An example: "Excuse me, I'm looking for the candlelights that you plug in and put in the windows?" We hunted and hunted, and I was forced to conclude that we didn't, in fact, have them in stock. To let the nice lady down easy, I said, "I can't believe we don't have candlelights! They were a staple of my childhood! I think there's still Scotch tape on the windowsills of my dad's house. (There is.) The nice lady nodded, "And there's Scotch tape on my windowsills, too."
By the afternoon, I had the situation pretty much in hand. But I had a hard time letting go of a bit of resentment I felt at being dispatched to Christmas like I was being air-dropped into wilderness survival training ("Here's your Bowie knife and a flintstone! Good luck!"). And all of this Christmas shit! All those people overspending on those weird treetop angels wearing what looks like a bejeweled corset and faces that look a hell of a lot like Mother Of The Year Britney Spears... Do you really need one of those? C'mon! Get hold of yourselves!
But then, between helping a customer find The Perfect Flocking and packing Santa Clause hat wearing teddy bears (whoa. wait. that one with the little fir tree in his paws is kinda Hot), I had a recollection of my own idea of a Christmas tree. And it's gaudy, a mishmash of ornaments passed down from of old and the whole thing festooned with tinsel. That's the Christmas that I love, minimalist anti-materialist that I am. If I'm not trying to fish the glitter out of my eggnog, then I say t'hell with it. My ideal Christmas resembles not an ad for throw rugs in LL Bean but looks more like an explosion at Ice City.
I became Mr. Christmas.
I put my all into it. It was a manic spree.
And then it was over.
Time for me to clock out.
Oh. Right. That guy from Santa Saturday last night. I need to give him a call so we can make a plan to meet up. But wait, who's that standing in the middle of the kitchen cabinets display? Why... It's the guy from Santa Saturday.

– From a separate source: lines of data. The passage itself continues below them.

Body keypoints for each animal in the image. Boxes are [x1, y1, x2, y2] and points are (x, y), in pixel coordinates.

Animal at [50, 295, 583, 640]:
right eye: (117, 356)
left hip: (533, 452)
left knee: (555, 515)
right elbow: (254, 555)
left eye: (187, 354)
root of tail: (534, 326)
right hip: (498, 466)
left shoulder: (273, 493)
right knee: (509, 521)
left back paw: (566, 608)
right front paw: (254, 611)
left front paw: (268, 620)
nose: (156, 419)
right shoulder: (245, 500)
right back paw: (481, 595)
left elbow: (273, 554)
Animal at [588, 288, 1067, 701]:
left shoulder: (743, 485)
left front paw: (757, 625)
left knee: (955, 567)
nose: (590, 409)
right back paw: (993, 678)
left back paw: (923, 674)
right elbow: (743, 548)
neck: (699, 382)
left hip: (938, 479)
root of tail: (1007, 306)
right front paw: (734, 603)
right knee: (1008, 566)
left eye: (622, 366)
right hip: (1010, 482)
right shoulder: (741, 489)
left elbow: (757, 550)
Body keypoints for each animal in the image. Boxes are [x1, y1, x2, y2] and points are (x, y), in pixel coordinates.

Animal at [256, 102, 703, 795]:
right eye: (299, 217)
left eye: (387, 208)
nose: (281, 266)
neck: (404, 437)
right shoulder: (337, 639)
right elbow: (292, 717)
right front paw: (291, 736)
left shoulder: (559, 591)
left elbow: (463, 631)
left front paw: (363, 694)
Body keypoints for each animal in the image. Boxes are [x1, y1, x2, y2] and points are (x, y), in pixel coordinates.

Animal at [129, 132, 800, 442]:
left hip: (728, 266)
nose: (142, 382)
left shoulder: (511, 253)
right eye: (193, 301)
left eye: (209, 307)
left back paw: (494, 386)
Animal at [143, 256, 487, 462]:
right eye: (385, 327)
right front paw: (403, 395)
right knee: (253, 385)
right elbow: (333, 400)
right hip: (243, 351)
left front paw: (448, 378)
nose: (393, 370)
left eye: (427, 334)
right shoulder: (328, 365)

He drove over to pick me up after work.
I asked where he wanted to go for dinner and he said, "I made something for us. I got some salmon."
He made me dinner.
I'm the guy who always cooks dinner. Nobody ever cooks dinner for me.
But I followed him to his own humble abode in nearby Lansdale, and together we sat down to his Really Good Salmon.
A handsome man making me dinner. It's a Christmas wish come true. And it's still November.